From your dump results it looks like the only value on the relation is a tuple. So it is trying to use that tuple as the row key and there are no other fields to use as columns.
On Mar 11, 2013, at 7:00, marko <mb...@gmail.com> wrote:
> Hello!
>
> I successfully read from HBase table using:
>
> table = load 'hbase://temp' using org.apache.pig.backend.hadoop.hbase.HBaseStorage('cf:c1, cf:c2', '-loadKey true') as (key:chararray, c1:bytearray, c2:bytearray)
>
> I used UDF to parse column data and convert it into doubles from bytearrays.
>
> I do some processing and manage to dump the results:
> dump results;
>
> which prints:
> ((product1-20131231-20100101,1.5,1.5))
> ((product2-20131231-20100101,2.5,2.5))
>
> However, I cannot write these results into a newly created empty HBase table:
> copy = store results into 'hbase://results' using org.apache.pig.backend.hadoop.hbase.HBaseStorage('cf:res1, cf:res2');
>
> I have also tried .. store results into 'results' using .., but it doesn't help.
> I am using pig-0.11.0.
>
> I suspect I should do some sort of casting into bytearrays using UDF, like I did when reading the table.
>
> This is the exception I get:
> java.io.IOException: java.lang.IllegalArgumentException: No columns to insert
> at org.apache.pig.backend.hadoop.executionengine.mapReduceLayer.PigGenericMapReduce$Reduce.runPipeline(PigGenericMapReduce.java:470)
> at org.apache.pig.backend.hadoop.executionengine.mapReduceLayer.PigGenericMapReduce$Reduce.processOnePackageOutput(PigGenericMapReduce.java:433)
> at org.apache.pig.backend.hadoop.executionengine.mapReduceLayer.PigGenericMapReduce$Reduce.reduce(PigGenericMapReduce.java:413)
> at org.apache.pig.backend.hadoop.executionengine.mapReduceLayer.PigGenericMapReduce$Reduce.reduce(PigGenericMapReduce.java:257)
> at org.apache.hadoop.mapreduce.Reducer.run(Reducer.java:176)
> at org.apache.hadoop.mapred.ReduceTask.runNewReducer(ReduceTask.java:650)
> at org.apache.hadoop.mapred.ReduceTask.run(ReduceTask.java:418)
> at org.apache.hadoop.mapred.LocalJobRunner$Job.run(LocalJobRunner.java:260)

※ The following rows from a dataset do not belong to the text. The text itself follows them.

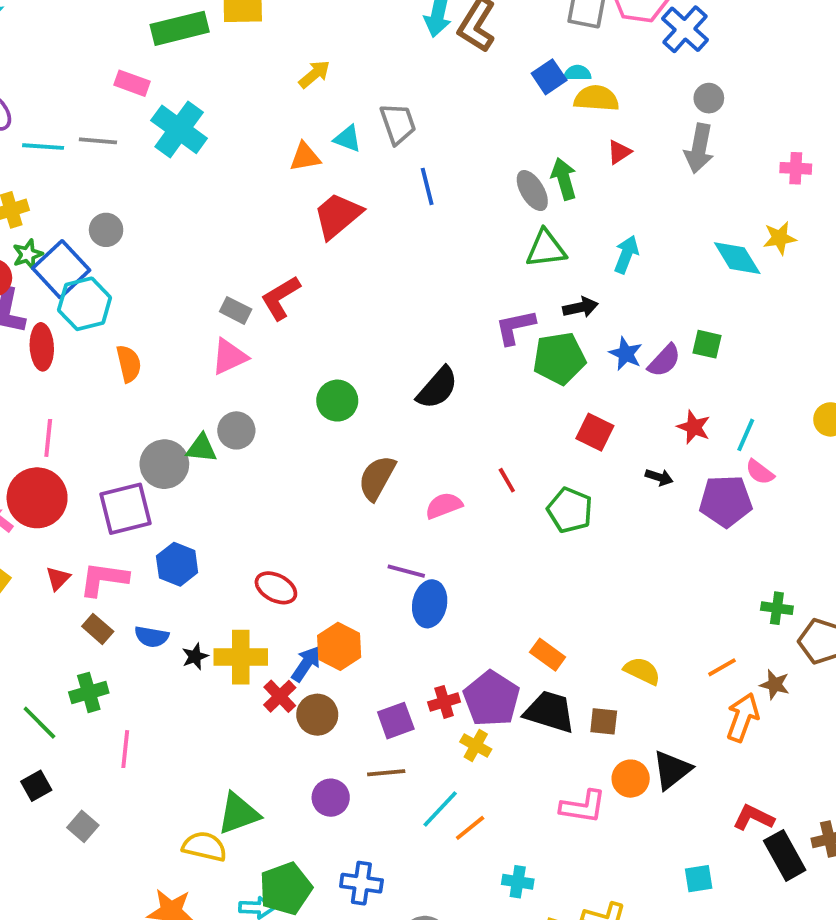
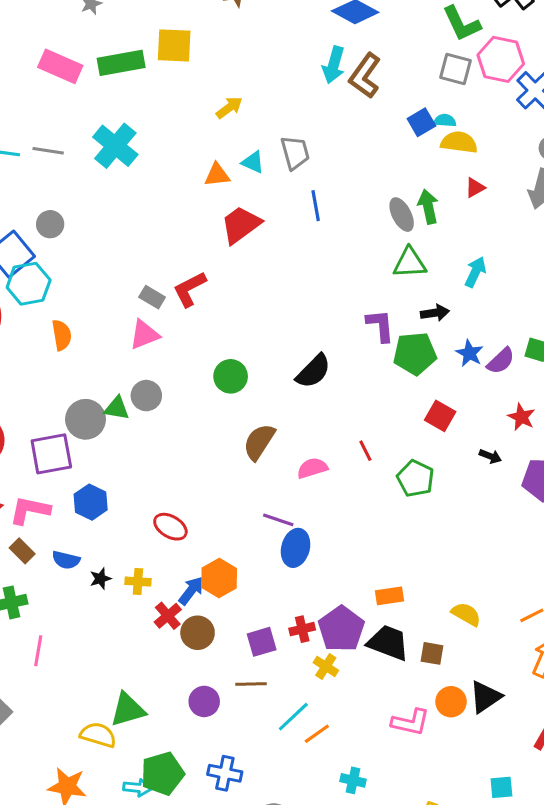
pink rectangle: (132, 83) -> (60, 66), moved, size x1.5
purple L-shape: (515, 327) -> (380, 326), turned 93
orange rectangle: (548, 655) -> (390, 596), turned -48
yellow cross: (241, 657) -> (138, 582), size x0.6

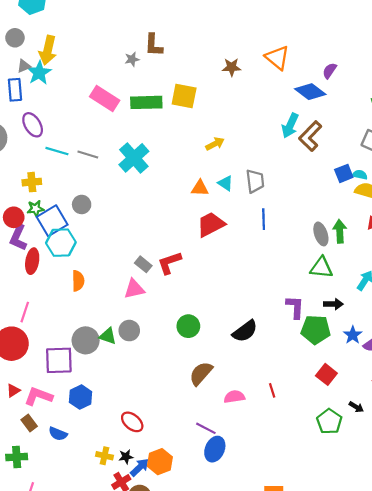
green pentagon: (415, 479) -> (329, 421), moved
black star: (100, 579) -> (126, 457), moved

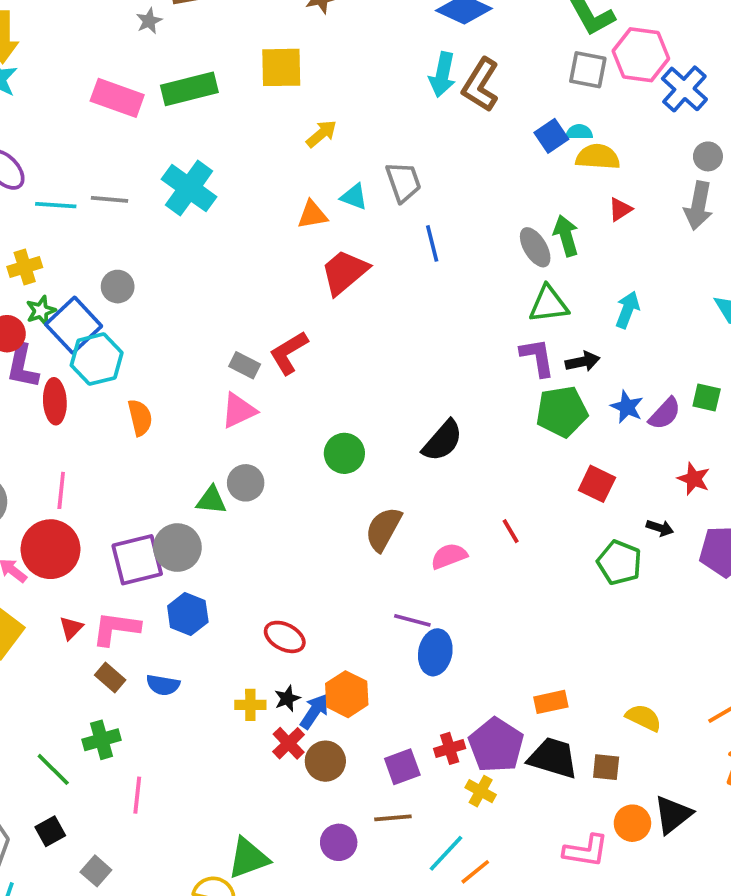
yellow square: (184, 96) -> (281, 67), moved
purple L-shape: (295, 307) -> (537, 357), moved
gray circle: (86, 340) -> (177, 548), moved

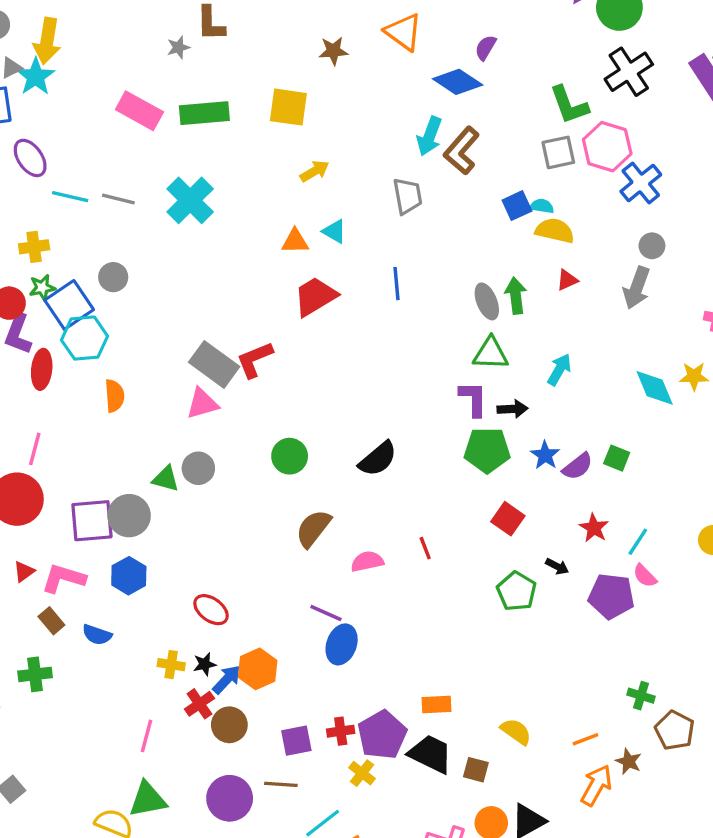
gray square: (588, 70) -> (558, 152), turned -32
gray trapezoid: (403, 182) -> (408, 196), moved
gray rectangle: (245, 365) -> (214, 364), size x1.8
pink line: (137, 795) -> (147, 736), moved
purple circle: (339, 842) -> (230, 798), size x1.4

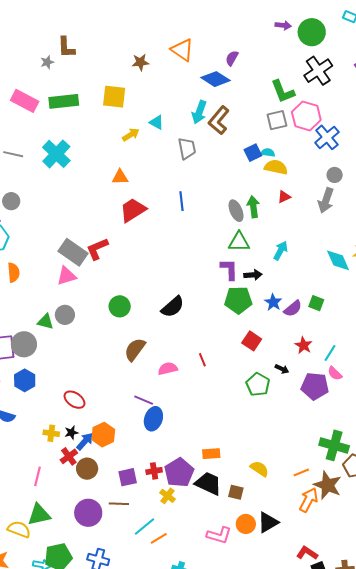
cyan triangle: (334, 231) -> (157, 122), moved
green cross: (641, 696) -> (334, 445), size x1.8
brown star: (629, 761) -> (328, 485), size x1.8

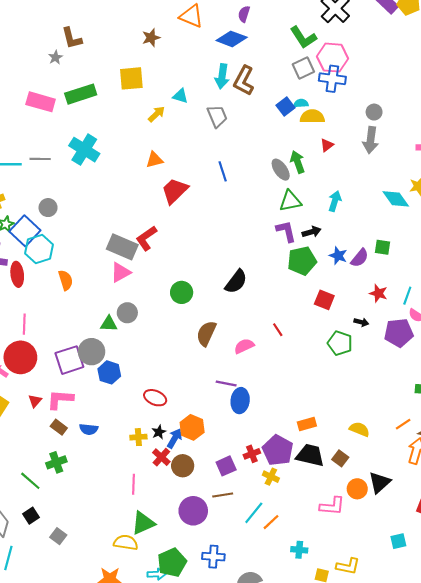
blue cross: (327, 137) -> (332, 79), moved, turned -30
blue hexagon: (25, 380) -> (109, 372), moved
brown square: (236, 492) -> (340, 458), turned 35

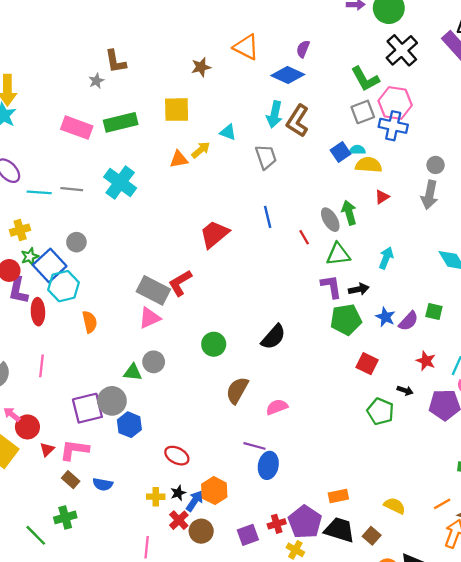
orange triangle: (154, 160) -> (179, 159), moved
red line: (278, 330) -> (304, 237), moved
red circle: (20, 357) -> (27, 427), moved, size x0.7

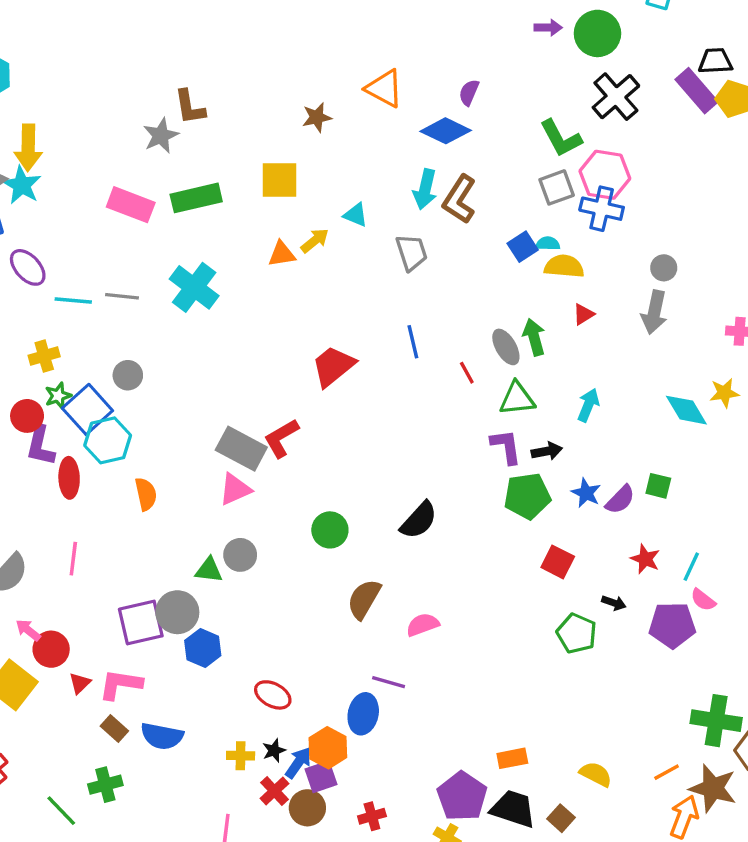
gray star: (96, 81) -> (161, 136), size x1.5
blue ellipse: (268, 465) -> (363, 714), moved
blue semicircle: (103, 484) -> (162, 736), size x1.4
red cross: (277, 524) -> (372, 816), moved
purple square: (248, 535) -> (321, 777), moved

> Caused by: java.lang.IllegalArgumentException: No columns to insert
> at org.apache.hadoop.hbase.client.HTable.validatePut(HTable.java:970)
> at org.apache.hadoop.hbase.client.HTable.doPut(HTable.java:763)
> at org.apache.hadoop.hbase.client.HTable.put(HTable.java:749)
> at org.apache.hadoop.hbase.mapreduce.TableOutputFormat$TableRecordWriter.write(TableOutputFormat.java:123)
> at org.apache.hadoop.hbase.mapreduce.TableOutputFormat$TableRecordWriter.write(TableOutputFormat.java:84)
> at org.apache.pig.backend.hadoop.hbase.HBaseStorage.putNext(HBaseStorage.java:885)
> at org.apache.pig.backend.hadoop.executionengine.mapReduceLayer.PigOutputFormat$PigRecordWriter.write(PigOutputFormat.java:139)
> at org.apache.pig.backend.hadoop.executionengine.mapReduceLayer.PigOutputFormat$PigRecordWriter.write(PigOutputFormat.java:98)
> at org.apache.hadoop.mapred.ReduceTask$NewTrackingRecordWriter.write(ReduceTask.java:588)
> at org.apache.hadoop.mapreduce.TaskInputOutputContext.write(TaskInputOutputContext.java:80)
> at org.apache.pig.backend.hadoop.executionengine.mapReduceLayer.PigGenericMapReduce$Reduce.runPipeline(PigGenericMapReduce.java:468)
>
>
> Thanks for any suggestions,
> Marko
>